Recalling her first night sleeping in her car, Robinson said, “I didn’t regret anything. I was just scared that night — that first night was scary. But then, as I got to know what to do in my car and how to do it, like how to cover my windows and you don’t talk to certain people and be careful of telling people that you’re alone as a woman especially. And I’m a celebrity. I don’t just divulge that to people. If you don’t know who I am, I’m not telling you that part.”
“I have a gym membership, and I shower there,” she said later on in the clip. “Yea, I’m a funky diva, but I’m not funky.”
Despite the circumstance, Robinson says she “felt free” and compared the experience to “a camping trip.” She also let fans know that they do not need to pity her.
“You guys, this is not like, ‘Oh my God, poor Dawn. She’s living in her car, and it’s terrible. Oh! Woe is me.’ It’s not that. Like I said, I’m learning about who I am and learning about myself as a person, as a woman.”
She later added, “When I succeed again — because I will — when I’m on top again or when I have a resurgence of my career again the way I want, getting to that point is only up to me. So from here, from my car into that life is going to be amazing. From this point and succeeding again is going to be amazing. I see it in my mind, I have known. Sometimes before I go to sleep I visualize seeing that.”
Support poured in as many fans sympathized with Robinson’s living situation.
“I’ve always loved you and EnVogue. That’s why it’s sad to see you like this,” one fan commented under Robinson’s video. “I know that you’re not sad, but this is NOT the American way. People should not have to live like this!”
Robinson was one of the four members of En Vogue from 1989 to 1997, along with founding members Terry Ellis, Cindy Herron, and Maxine Jones. She left abruptly in 1997 over unfair compensation that she felt she and her other group members were given while their label pocketed much more. She later went on to Dr. Dre’s Aftermath label, lending her vocals to a few tracks.
In 1999, Robinson joined Raphael Saddiq’s group Lucy Pearl alongside Saddiq and Ali Shaheed Muhammad.
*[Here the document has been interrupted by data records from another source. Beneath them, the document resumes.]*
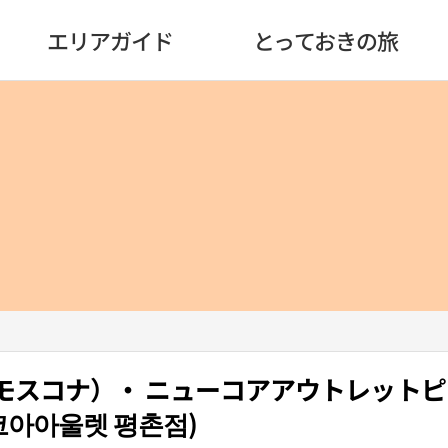
エリアガイド
とっておきの旅
A（モスコナ）・ ニューコアアウトレット
아아울렛 평촌점)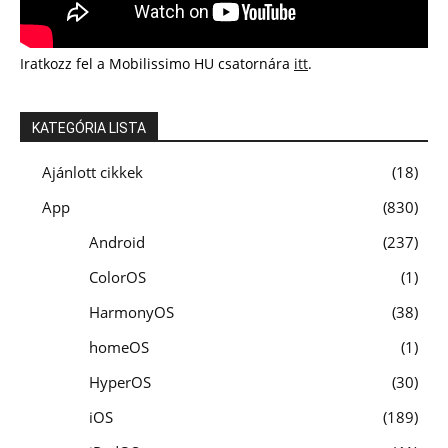
Iratkozz fel a Mobilissimo HU csatornára
itt
.
KATEGÓRIA LISTA
Ajánlott cikkek
18
App
830
Android
237
ColorOS
1
HarmonyOS
38
homeOS
1
HyperOS
30
iOS
189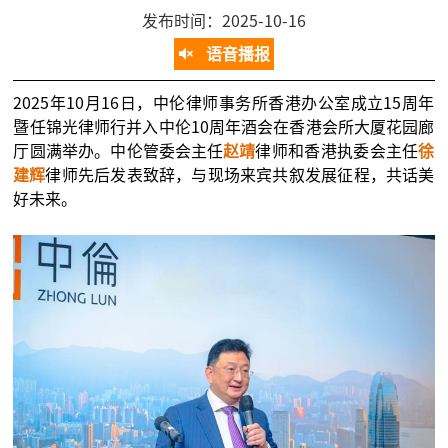
发布时间：2025-10-16
语音播报
2025年10月16日，中伦律师事务所香港办公室成立15周年
暨任锦光律师行并入中伦10周年酒会在香港会所大厦花园廊
厅圆满举办。中伦管委会主任
赵靖
律师和香港执委会主任
徐
建辉
律师先后发表致辞，与现场来宾共叙发展征程，共话美
好未来。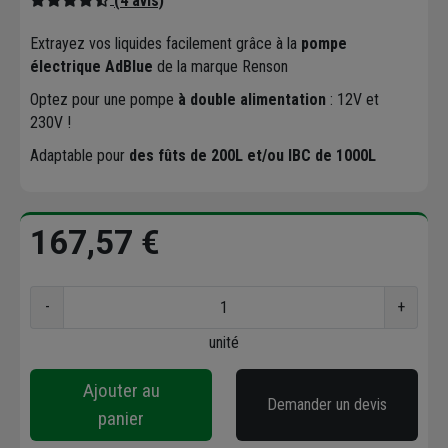
(4 avis)
Extrayez vos liquides facilement grâce à la
pompe
électrique AdBlue
de la marque Renson
Optez pour une pompe
à double alimentation
: 12V et
230V !
Adaptable pour
des fûts de 200L et/ou IBC de 1000L
167,57 €
-
+
unité
Ajouter au
Demander un devis
panier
Some reports claim she exited the group due to unequal pay, but she revealed in 2020 that she thought Saddiq was jealous over the attention she got in interviews.
“I think he got frustrated because he came off a little jaded and pissed off in interviews because people wanted to talk to me more,” she told Essence.
Robinson has tried different ways to revive her career, including reuniting with En Vogue and launching a solo career, but neither effort was successful. She also joined the cast of “R&B Divas: Los Angeles” in 2013 but ended up leaving that as well. Since then, her career hasn’t quite taken off again.